I lived in Farmington for thirty years. This week it was heartbreaking to watch from two hundred miles away as the details of the tragedy unfolded. I texted friends there to make sure they could answer, and spent time scrolling on social media looking for more “marked safe” notices from my wider circle. I was relieved to find they were all safe, and then felt guilty about the families and friends of the victims who did not escape the gunfire.
Farmington is a community where the majority of people seem to believe in God, guns, individual liberty, hard work, the energy extraction industry, heterosexuality, fast food, and patriotism. Elsewhere, I am fairly moderate. There I was an outsider, a flaming liberal who did Peace Corps service, kept my last name when I got married, and spent too many years in graduate school. I hated the politics there even as I never hated my friends and neighbors who disagreed with me. It was complicated place for me.

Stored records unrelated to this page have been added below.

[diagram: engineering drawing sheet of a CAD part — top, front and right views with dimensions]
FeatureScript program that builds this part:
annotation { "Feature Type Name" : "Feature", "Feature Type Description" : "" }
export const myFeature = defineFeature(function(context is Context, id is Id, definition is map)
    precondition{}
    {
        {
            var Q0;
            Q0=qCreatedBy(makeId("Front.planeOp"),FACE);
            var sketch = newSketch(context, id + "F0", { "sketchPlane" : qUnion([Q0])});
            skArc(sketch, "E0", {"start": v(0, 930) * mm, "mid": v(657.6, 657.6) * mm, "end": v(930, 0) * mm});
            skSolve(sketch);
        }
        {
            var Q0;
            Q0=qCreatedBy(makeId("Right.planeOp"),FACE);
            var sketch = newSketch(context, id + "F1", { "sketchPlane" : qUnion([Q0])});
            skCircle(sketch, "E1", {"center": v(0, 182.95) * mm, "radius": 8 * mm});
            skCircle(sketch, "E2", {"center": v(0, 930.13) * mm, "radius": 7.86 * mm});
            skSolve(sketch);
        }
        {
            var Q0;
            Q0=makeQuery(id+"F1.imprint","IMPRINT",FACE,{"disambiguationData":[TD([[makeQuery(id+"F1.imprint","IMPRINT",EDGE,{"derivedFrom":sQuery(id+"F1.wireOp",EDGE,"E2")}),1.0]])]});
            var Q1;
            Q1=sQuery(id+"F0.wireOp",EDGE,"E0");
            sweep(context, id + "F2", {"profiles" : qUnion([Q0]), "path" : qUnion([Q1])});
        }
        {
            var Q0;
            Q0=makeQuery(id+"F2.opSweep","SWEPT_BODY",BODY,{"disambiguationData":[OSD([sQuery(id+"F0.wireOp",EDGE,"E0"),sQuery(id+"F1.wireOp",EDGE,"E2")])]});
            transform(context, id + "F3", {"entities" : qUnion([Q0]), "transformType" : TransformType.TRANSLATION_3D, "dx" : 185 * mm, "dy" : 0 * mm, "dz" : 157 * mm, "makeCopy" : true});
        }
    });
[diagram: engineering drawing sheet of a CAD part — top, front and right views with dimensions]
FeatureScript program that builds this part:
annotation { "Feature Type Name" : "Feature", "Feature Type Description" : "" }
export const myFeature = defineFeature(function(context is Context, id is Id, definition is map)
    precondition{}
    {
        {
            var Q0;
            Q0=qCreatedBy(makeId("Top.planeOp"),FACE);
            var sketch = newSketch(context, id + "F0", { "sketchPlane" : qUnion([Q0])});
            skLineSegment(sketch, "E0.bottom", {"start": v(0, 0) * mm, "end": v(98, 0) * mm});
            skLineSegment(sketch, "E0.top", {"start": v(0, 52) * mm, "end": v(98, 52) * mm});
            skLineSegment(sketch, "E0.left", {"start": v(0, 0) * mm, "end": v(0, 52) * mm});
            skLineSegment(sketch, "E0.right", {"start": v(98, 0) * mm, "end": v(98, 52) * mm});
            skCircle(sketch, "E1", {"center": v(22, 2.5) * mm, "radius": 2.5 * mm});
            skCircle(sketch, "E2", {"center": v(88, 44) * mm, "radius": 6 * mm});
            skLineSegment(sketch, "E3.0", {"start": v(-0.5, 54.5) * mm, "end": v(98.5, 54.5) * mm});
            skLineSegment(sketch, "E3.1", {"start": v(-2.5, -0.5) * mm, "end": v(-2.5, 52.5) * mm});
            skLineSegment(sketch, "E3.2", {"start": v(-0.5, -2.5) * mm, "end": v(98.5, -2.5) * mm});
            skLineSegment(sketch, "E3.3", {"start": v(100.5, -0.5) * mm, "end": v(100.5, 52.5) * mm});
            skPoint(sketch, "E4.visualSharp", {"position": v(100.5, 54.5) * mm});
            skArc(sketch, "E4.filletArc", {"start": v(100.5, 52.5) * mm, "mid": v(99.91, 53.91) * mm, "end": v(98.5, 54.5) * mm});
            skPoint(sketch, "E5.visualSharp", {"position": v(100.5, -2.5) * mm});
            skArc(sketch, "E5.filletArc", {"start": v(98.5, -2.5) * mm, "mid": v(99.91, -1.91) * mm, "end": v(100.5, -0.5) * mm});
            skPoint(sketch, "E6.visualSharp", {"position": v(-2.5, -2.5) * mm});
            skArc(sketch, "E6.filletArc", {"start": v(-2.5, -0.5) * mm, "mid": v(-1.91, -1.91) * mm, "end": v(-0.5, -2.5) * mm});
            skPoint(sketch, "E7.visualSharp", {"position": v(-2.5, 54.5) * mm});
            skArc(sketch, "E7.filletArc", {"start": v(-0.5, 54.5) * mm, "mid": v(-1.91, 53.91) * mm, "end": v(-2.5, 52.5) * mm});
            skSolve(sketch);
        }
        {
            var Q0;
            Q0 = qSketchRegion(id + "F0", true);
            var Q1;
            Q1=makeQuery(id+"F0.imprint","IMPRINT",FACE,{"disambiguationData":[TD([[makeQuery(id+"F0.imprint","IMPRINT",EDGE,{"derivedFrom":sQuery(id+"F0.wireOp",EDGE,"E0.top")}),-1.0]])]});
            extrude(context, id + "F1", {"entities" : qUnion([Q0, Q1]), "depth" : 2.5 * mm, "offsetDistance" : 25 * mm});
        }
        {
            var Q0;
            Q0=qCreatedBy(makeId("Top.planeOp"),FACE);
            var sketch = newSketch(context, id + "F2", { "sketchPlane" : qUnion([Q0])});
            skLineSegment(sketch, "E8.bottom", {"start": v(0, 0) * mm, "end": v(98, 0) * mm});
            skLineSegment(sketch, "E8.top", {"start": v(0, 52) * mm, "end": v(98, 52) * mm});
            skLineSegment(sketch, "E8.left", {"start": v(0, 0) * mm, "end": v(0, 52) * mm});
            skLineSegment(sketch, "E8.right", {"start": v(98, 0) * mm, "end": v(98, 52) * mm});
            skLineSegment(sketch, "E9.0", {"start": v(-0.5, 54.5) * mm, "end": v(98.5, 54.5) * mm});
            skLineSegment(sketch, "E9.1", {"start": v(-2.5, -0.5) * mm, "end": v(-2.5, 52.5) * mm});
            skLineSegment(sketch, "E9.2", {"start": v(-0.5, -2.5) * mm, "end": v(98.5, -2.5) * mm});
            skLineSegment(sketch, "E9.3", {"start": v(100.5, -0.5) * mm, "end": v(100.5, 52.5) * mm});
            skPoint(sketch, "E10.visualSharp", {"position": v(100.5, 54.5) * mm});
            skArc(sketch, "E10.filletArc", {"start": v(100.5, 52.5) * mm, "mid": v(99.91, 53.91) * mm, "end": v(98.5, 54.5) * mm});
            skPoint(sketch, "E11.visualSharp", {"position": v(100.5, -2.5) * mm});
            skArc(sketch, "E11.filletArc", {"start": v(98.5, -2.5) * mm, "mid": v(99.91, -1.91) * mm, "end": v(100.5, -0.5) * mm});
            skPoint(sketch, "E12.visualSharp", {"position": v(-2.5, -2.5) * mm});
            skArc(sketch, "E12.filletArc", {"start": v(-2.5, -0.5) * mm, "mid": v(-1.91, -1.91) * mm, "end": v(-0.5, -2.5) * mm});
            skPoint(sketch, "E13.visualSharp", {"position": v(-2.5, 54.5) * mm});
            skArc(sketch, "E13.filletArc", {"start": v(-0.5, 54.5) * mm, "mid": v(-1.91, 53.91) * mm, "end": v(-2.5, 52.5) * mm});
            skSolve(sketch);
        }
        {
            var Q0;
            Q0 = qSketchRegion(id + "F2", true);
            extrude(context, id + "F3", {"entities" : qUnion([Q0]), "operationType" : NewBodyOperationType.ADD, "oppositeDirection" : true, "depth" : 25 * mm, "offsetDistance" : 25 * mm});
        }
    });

Farmington is also a community where people know their neighbors. Everyone in town might not have known the victims personally, but everyone in town knows someone who knew them. The connections are tight and will help the community through this crisis. There are many good things about this community and we are seeing it now as people pull together to support each other.
But I hope for more for Farmington and for all of us. I hope for an awakening that enough is enough. I hope this for all the communities who have suffered this senseless violence, indeed for our country. No one outside the military should have an assault rifle. People with mental health issues and records of violence should not be allowed to own guns. We keep writing to the newspaper. We march. We sign petitions. We call and write to our representatives in Washington, DC. Nothing seems to make a difference.
Mass shootings can happen anywhere. None of us can truly mark ourselves safe until something changes. What will it take? I hope and pray we can figure it out and stop the anger and craziness before it kills more of us.